Herman needs champions!
Yes, read Hershel Parker. He's a master biographer.
I've read parts of the Parker books, but what little I read showed me he is absolutely unrivalled in Melvillian biography. He understands our man. He also edited an edition of PIERRE in which he did something which, with almost any other novel, would be objectionable: Making clear in his introduction he was going to do this, Parker eliminated chapters Melville inserted after the manuscript was accepted by the publisher. Melville did it on the sly.

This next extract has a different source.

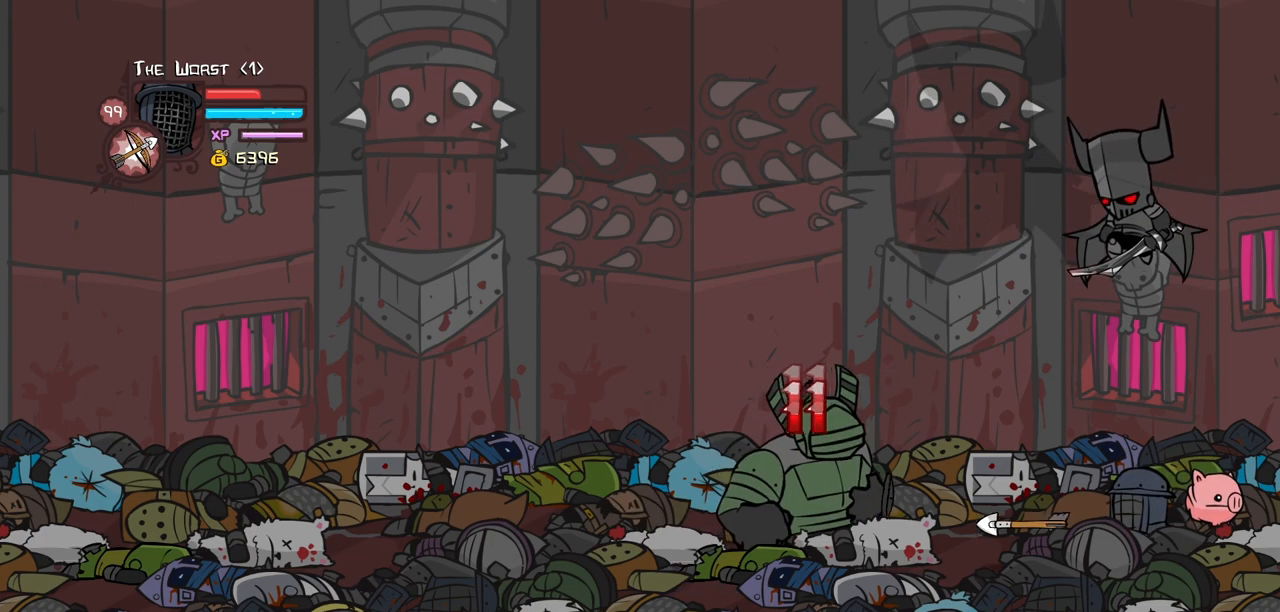
{"keys": [], "events": []}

The inserted chapters were satirical (and great in themselves) but almost blunted his tragic novel's purpose.
I love the CONFIDENCE-MAN. It is crisp, soaring prose and it anticipates Mark Twain and Eugene O'Neill.
The PENGUIN LIVES series is really pretty bad. The idea is great, but I've read a few of these and the problem is this: Famous authors don't necessarily know how to write about other authors.

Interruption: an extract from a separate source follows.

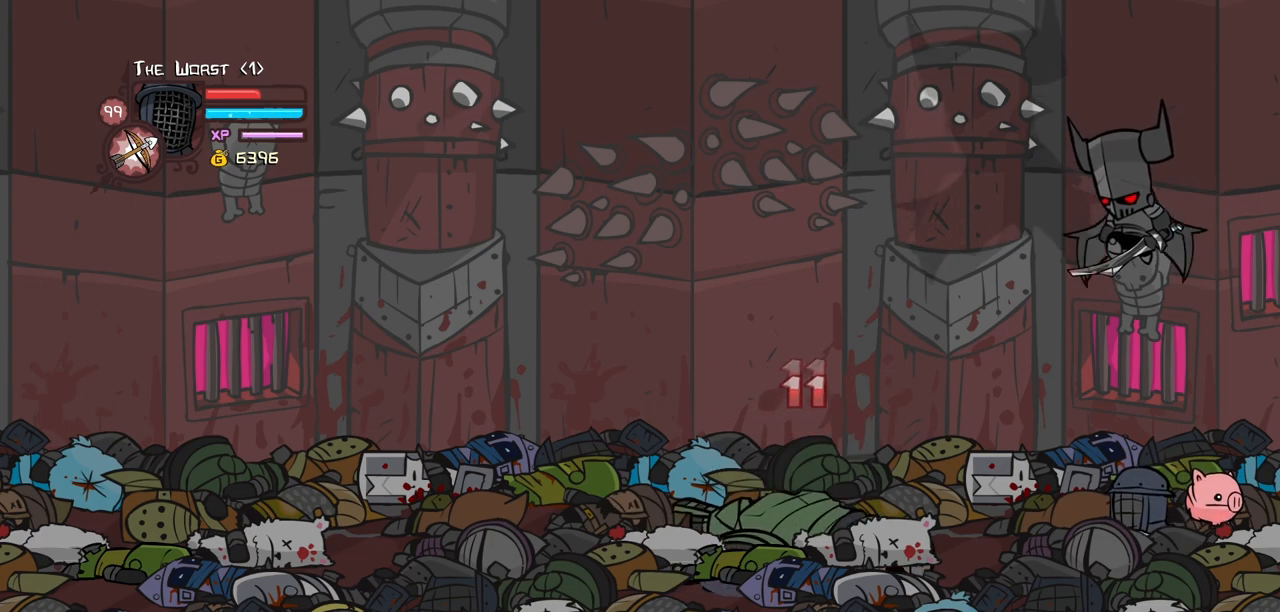
{"keys": [], "events": [[167, "item", "down"], [267, "item", "up"], [350, "item", "down"], [500, "item", "up"]]}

I really liked Elizabeth Hardwick's novel SLEEPLESS NIGHTS. It's one of the most haunting books I've ever read. (I have not read her PENGUIN LIVES book on Melville, but the series so turned me off in other cases I simply didn't read her book. I should give it a chance.)
But Hershel Parker's books on Melville have a special feature which makes me especially love them. His PIERRE has it, too: Dust jackets by Maurice Sendak! (Ironically, Sendak wrote and illustrated a children's book called PIERRE in the early sixties. I believe I read once that he did name the character after Melville's character.)